In The Great Escape, Deaton hails the continuing advances in physical and economic wellbeing enjoyed around the world, advances that found their beginnings 250 years ago, but rues the unceasing growth of inequalities in wealth and wellness. The author’s mastery of data analysis is evident throughout. Of particular interest in this work are probing questions about the effectiveness of development aid (Deaton has had a long association with the World Bank and has taken a special interest in the subject) and the efficacy of the U.S. government’s measurement of the so-called poverty line. The criteria underlying this measurement were developed in 1963 by an economist working for the Social Security Administration and adjusted annually for inflation since, but the underlying structure of the measurement – a calculation based on the cost of food for a family of four in the sixties – has remained unchanged over the past 55+ years. Deaton has also raised similar questions about the World Bank’s “dollar a day” measurement of poverty in developing countries.
Often in these pages, we have profiled Nobel laureates whose accomplishments took place many decades ago or even more than a century in the past. In this case, our laureate, whom Politico Magazine has dubbed one of the 50 greatest thinkers of our age, and his collaborator, Professor Case, wrote the introduction to Deaths of Despair in the pandemic summer of 2020, a summer we would all like to forget. This is a topical book, and the alarming societal problems it describes are ongoing and unsolved. Even worse, they are hardly even acknowledged by our political leaders.

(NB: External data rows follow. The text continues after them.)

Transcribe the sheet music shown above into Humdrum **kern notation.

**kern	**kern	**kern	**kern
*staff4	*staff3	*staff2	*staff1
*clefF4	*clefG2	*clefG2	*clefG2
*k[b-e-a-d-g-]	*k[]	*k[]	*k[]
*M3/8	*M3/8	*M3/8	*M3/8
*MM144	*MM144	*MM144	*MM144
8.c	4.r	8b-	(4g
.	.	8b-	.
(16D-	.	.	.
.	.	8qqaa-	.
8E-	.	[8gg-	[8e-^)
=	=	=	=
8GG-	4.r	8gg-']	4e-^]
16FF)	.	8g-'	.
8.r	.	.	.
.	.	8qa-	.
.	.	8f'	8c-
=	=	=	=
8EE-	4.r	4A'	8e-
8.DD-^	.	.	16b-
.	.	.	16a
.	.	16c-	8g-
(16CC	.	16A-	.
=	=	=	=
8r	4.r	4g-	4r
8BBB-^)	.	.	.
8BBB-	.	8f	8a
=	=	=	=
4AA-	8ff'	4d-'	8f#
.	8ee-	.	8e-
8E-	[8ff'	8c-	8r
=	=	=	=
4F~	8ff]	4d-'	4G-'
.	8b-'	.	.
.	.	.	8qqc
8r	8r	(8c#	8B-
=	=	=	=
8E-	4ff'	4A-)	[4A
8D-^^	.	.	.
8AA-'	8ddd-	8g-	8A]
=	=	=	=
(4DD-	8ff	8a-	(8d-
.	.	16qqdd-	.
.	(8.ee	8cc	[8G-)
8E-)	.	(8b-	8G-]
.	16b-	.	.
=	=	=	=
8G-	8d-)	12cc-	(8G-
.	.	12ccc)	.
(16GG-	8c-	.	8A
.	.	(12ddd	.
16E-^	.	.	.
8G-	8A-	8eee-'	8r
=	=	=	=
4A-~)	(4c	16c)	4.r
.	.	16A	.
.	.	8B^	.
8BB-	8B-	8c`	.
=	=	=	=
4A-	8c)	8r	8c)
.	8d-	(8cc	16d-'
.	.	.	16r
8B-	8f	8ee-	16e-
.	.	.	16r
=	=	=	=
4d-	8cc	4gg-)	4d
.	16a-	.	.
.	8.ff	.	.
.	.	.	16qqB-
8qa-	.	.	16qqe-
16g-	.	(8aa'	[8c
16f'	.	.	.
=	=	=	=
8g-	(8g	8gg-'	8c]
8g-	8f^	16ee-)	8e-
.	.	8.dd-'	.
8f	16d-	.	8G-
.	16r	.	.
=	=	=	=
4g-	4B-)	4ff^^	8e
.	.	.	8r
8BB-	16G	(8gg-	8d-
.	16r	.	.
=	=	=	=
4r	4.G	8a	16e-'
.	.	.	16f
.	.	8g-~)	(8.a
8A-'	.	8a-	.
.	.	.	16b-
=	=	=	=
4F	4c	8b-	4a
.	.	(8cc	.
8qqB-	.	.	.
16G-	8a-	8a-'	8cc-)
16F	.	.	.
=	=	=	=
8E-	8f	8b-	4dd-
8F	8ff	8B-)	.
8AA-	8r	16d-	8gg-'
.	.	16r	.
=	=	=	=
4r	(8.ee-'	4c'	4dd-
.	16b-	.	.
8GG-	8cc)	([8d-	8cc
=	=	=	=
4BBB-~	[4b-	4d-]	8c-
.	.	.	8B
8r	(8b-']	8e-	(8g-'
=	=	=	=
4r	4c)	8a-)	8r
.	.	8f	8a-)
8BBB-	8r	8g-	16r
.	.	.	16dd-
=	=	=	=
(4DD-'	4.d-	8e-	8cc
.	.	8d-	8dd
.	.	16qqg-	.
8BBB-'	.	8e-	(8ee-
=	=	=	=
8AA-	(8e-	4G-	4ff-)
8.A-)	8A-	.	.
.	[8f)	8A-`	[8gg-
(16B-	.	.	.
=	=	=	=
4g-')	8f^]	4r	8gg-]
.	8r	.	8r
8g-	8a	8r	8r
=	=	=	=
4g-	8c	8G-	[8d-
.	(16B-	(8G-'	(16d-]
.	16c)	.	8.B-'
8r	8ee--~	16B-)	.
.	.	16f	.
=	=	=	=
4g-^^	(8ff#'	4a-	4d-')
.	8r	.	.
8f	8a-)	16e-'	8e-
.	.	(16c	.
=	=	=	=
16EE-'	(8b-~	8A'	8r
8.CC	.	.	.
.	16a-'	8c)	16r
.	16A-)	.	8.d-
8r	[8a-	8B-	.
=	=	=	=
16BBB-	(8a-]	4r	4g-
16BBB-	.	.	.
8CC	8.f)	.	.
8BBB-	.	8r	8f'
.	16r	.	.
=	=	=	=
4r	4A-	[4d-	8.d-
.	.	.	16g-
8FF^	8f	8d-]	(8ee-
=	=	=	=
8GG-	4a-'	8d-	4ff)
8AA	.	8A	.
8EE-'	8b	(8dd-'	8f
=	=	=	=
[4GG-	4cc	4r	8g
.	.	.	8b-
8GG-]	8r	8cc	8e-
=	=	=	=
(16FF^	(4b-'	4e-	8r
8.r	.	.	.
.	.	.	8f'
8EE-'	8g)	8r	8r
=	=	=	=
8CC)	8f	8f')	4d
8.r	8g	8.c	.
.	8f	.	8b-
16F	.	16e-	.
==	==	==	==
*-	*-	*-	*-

On YouTube, you can find more than a few lectures in which Angus Deaton expounds on his encyclopedic knowledge of the intersection of economics with the study of poverty, inequality, health, wellbeing and development. You might marvel how the accent of a Scottish academic could have acquired such a transatlantic timbre. But this is a man with a message for us, an exceedingly serious message delivered more clearly and incisively through the spoken word. In December 2020, Deaton told us that “American capitalism is not serving most Americans. While educated elites live longer and more prosperous lives, less-educated Americans – two-thirds of the population – are dying younger and struggling physically, economically and socially.” The alarm has sounded, the lights are blinking red. Let’s hope that we heed the warning.
Postscript: If Angus Deaton ever visits Laureate Park (for example, if one day he accepts an invitation to speak at the annual Lake Nona Impact Forum), he would have trouble finding his namesake street, Deaton Alley. That is partly because Deaton Alley oddly lacks a street sign but also because there is no alley to find in the first place. Deaton Alley is what folks hereabouts call a mews, which in Laureate Park takes the form of a lush swatch of lawn and greenery trisected by sidewalks. (Centuries ago, the British coined the term “mews” to indicate a back street lined with stables, but we are unaware of any horses or stables in our neighborhood.) This particular mews offers a beautiful scene, but we can’t help but wonder how the residents of Deaton Alley explain the location of their homes to visiting friends and contractors.